** THE DATA follows **

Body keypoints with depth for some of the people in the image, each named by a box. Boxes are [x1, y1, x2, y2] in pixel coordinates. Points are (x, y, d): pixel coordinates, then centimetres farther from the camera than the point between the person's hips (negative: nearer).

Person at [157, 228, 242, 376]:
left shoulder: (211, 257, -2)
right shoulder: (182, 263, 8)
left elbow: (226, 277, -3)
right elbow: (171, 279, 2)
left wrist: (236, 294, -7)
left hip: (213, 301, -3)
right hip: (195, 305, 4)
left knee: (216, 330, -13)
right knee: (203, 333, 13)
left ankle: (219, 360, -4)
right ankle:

** End of THE DATA **
** THE DATA follows **

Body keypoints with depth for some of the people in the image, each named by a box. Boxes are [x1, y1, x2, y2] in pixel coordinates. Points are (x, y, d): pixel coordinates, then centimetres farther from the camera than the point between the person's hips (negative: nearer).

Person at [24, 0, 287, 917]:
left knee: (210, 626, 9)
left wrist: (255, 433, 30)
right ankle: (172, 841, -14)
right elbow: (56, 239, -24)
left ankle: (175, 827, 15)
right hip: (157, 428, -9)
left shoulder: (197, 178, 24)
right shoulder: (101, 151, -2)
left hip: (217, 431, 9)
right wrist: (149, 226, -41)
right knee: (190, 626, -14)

** End of THE DATA **
** THE DATA follows **

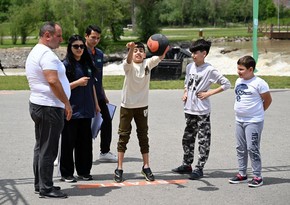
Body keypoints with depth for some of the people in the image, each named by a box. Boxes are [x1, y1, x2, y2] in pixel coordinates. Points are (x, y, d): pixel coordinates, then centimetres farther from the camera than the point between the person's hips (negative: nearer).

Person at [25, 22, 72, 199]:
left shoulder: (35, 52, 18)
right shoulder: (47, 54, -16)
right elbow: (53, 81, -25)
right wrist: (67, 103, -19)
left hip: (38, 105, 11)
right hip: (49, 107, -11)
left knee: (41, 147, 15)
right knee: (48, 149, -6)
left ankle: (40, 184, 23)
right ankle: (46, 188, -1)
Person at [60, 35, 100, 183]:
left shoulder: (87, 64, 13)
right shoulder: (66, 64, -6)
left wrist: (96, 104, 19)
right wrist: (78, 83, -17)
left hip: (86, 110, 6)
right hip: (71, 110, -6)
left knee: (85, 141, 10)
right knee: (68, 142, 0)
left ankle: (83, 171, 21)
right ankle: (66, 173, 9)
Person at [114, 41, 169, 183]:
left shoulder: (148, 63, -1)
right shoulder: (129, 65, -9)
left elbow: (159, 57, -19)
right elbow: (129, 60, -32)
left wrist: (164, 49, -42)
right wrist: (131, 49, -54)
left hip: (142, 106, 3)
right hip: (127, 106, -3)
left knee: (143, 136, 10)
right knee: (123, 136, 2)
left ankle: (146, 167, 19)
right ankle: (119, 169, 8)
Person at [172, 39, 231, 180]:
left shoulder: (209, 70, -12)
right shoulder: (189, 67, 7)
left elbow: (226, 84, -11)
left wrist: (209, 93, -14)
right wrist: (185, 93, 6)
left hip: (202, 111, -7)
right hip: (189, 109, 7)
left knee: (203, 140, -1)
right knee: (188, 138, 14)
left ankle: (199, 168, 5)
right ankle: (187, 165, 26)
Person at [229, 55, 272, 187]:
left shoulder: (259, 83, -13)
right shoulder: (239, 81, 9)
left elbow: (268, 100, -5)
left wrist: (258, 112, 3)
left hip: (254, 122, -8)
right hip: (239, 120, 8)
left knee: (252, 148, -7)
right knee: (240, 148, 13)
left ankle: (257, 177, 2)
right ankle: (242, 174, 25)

** End of THE DATA **

## TASK BRIEF
Can you copy out, unchanged, every line from the one containing "right hip: (49, 107, -11)" through the one containing "left hip: (86, 110, 6)", with both of those lines included?

## REPLY TO THE EXERCISE
right hip: (49, 107, -11)
left knee: (41, 147, 15)
right knee: (48, 149, -6)
left ankle: (40, 184, 23)
right ankle: (46, 188, -1)
Person at [60, 35, 100, 183]:
left shoulder: (87, 64, 13)
right shoulder: (66, 64, -6)
left wrist: (96, 104, 19)
right wrist: (78, 83, -17)
left hip: (86, 110, 6)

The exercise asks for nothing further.